Here, we look at using mcorrLDGenome to measure correlations between specific genomic sites across viral genomes. First, use mcorrLDGenome to calculate the joint probability of a difference at two sites and the probability of a difference at a single site for each genomic position in the aligned sars-like coronavirus whole genome sequences:

mcorrLDGenome aligned_sl-cov/aligned_sl-cov.xmfa mcorrLD_out/sl-cov_ld_genome_out

This took ~8 minutes to run on a 2021 MacBook M1 with 16 GB of RAM. The output file is sl-cov_ld_genome_out.csv should be around 3.5 GB in size which, even compressed is a bit too large to store in this repo.
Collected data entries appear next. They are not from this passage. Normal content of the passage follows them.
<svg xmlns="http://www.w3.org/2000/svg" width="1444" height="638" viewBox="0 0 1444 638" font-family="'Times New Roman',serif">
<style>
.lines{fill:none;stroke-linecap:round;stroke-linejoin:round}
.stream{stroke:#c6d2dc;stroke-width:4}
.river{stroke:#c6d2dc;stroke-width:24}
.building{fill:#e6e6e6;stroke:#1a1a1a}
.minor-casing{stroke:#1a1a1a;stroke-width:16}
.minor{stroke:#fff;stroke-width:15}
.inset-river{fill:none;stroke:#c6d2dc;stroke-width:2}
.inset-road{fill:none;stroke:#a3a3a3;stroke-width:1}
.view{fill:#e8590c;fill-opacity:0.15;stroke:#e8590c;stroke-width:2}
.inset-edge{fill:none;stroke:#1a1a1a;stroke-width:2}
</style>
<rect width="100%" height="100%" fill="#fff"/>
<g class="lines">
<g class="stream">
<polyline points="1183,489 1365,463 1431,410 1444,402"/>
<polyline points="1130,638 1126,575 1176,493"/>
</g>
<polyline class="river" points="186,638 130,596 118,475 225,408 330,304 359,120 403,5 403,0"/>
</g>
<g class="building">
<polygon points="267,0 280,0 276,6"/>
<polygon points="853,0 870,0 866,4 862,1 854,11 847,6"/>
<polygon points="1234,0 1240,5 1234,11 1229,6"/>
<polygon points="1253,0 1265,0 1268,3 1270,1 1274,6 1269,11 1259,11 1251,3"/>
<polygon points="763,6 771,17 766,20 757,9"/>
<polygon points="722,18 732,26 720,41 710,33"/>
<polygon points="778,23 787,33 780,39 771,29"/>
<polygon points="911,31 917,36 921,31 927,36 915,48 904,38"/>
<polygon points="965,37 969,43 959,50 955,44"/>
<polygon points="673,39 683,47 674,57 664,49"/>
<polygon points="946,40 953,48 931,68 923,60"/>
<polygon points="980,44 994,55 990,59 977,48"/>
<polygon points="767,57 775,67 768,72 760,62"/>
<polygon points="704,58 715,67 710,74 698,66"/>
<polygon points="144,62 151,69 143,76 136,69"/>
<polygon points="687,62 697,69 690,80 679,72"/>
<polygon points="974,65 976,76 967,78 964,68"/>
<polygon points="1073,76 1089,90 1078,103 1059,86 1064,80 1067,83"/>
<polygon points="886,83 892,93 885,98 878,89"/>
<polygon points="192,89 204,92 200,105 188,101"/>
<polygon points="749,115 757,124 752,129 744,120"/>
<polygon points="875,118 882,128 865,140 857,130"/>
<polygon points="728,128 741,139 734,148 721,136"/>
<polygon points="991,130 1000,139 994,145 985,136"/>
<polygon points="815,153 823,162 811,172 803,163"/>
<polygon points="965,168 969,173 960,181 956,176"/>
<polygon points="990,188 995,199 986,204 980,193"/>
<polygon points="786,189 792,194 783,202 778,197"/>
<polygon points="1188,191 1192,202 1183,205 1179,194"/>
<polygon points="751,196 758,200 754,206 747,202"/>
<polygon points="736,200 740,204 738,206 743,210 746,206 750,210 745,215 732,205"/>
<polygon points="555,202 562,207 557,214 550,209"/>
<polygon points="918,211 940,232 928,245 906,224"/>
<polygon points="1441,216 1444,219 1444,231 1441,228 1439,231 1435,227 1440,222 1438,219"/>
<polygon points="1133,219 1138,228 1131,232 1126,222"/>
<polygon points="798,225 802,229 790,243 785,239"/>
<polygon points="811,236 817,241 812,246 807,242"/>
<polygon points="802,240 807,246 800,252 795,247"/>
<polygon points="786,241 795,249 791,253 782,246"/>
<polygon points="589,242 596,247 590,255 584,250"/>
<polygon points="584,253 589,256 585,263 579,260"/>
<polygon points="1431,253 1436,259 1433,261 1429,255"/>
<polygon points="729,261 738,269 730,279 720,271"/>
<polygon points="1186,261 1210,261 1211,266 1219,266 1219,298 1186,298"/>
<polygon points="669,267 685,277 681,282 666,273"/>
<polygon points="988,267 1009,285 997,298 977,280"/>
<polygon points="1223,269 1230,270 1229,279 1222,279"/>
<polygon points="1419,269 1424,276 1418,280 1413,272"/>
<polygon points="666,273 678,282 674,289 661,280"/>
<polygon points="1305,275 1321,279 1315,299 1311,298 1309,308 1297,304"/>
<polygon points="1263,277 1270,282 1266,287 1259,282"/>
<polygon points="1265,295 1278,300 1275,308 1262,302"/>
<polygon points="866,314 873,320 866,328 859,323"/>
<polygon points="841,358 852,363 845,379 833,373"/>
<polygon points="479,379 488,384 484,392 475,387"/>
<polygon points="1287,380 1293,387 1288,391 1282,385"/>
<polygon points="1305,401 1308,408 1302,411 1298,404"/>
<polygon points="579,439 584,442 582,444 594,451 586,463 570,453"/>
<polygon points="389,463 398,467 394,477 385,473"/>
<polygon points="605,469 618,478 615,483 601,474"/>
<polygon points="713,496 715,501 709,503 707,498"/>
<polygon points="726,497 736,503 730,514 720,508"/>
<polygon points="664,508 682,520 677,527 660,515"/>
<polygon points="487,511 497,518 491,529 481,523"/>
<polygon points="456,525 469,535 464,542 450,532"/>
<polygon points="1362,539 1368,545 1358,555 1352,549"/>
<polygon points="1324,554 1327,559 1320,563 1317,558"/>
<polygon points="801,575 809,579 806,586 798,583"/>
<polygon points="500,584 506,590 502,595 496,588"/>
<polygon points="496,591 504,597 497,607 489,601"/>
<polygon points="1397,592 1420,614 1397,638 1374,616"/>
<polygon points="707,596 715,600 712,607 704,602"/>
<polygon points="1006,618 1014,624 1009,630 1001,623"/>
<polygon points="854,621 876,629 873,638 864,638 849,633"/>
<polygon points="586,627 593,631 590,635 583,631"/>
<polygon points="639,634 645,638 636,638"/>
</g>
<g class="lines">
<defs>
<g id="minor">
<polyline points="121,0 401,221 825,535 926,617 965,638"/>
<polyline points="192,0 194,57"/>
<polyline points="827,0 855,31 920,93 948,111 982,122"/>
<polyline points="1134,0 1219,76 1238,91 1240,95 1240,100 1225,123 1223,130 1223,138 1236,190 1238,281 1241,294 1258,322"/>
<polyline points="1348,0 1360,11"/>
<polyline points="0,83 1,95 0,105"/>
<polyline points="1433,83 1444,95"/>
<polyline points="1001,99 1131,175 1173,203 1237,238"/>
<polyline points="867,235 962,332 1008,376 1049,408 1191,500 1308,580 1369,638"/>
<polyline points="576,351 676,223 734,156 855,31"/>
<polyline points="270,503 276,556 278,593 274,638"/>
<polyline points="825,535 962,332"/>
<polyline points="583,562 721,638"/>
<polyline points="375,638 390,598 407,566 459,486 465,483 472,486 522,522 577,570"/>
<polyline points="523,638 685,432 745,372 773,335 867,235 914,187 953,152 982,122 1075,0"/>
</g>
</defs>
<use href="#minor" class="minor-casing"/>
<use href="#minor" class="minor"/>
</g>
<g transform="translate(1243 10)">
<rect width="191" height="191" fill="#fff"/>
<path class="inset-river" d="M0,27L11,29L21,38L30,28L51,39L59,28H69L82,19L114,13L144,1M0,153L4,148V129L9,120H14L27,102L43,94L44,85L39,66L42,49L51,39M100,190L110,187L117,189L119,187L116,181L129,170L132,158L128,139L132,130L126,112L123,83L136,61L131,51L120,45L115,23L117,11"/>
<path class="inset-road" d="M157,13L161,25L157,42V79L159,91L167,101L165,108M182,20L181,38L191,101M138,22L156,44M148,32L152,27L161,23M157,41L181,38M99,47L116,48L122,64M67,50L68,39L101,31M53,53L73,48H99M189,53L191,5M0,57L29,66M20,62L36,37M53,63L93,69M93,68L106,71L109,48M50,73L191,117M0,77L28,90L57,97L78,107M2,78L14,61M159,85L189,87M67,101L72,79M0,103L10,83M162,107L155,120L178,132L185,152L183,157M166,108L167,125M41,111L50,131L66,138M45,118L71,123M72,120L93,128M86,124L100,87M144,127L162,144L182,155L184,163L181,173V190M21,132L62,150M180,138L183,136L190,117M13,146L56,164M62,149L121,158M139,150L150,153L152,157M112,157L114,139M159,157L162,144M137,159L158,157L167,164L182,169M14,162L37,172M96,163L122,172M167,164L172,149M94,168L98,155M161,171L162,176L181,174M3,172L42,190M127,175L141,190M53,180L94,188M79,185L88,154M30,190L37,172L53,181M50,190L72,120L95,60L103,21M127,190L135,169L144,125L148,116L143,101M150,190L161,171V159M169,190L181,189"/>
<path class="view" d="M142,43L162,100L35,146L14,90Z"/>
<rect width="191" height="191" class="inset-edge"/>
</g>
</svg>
You can then use the jupyter notebook pcc_example.ipynb to make a visual map of Pearson's correlation coefficient for synonymous substitutions across the sars-like coronavirus genome. The final output should look like the png file shown in the subdirectory mcorrLD_out. The jupyter notebook takes ~10 minutes to run (again on a 2021 MacBook M1 w/ 16 GB of RAM)

Note on jupyter notebooks: If you haven't worked with a jupyter notebook before, see this guide to get started. Alternatively you can try to run the jupyter notebook using Google Colab.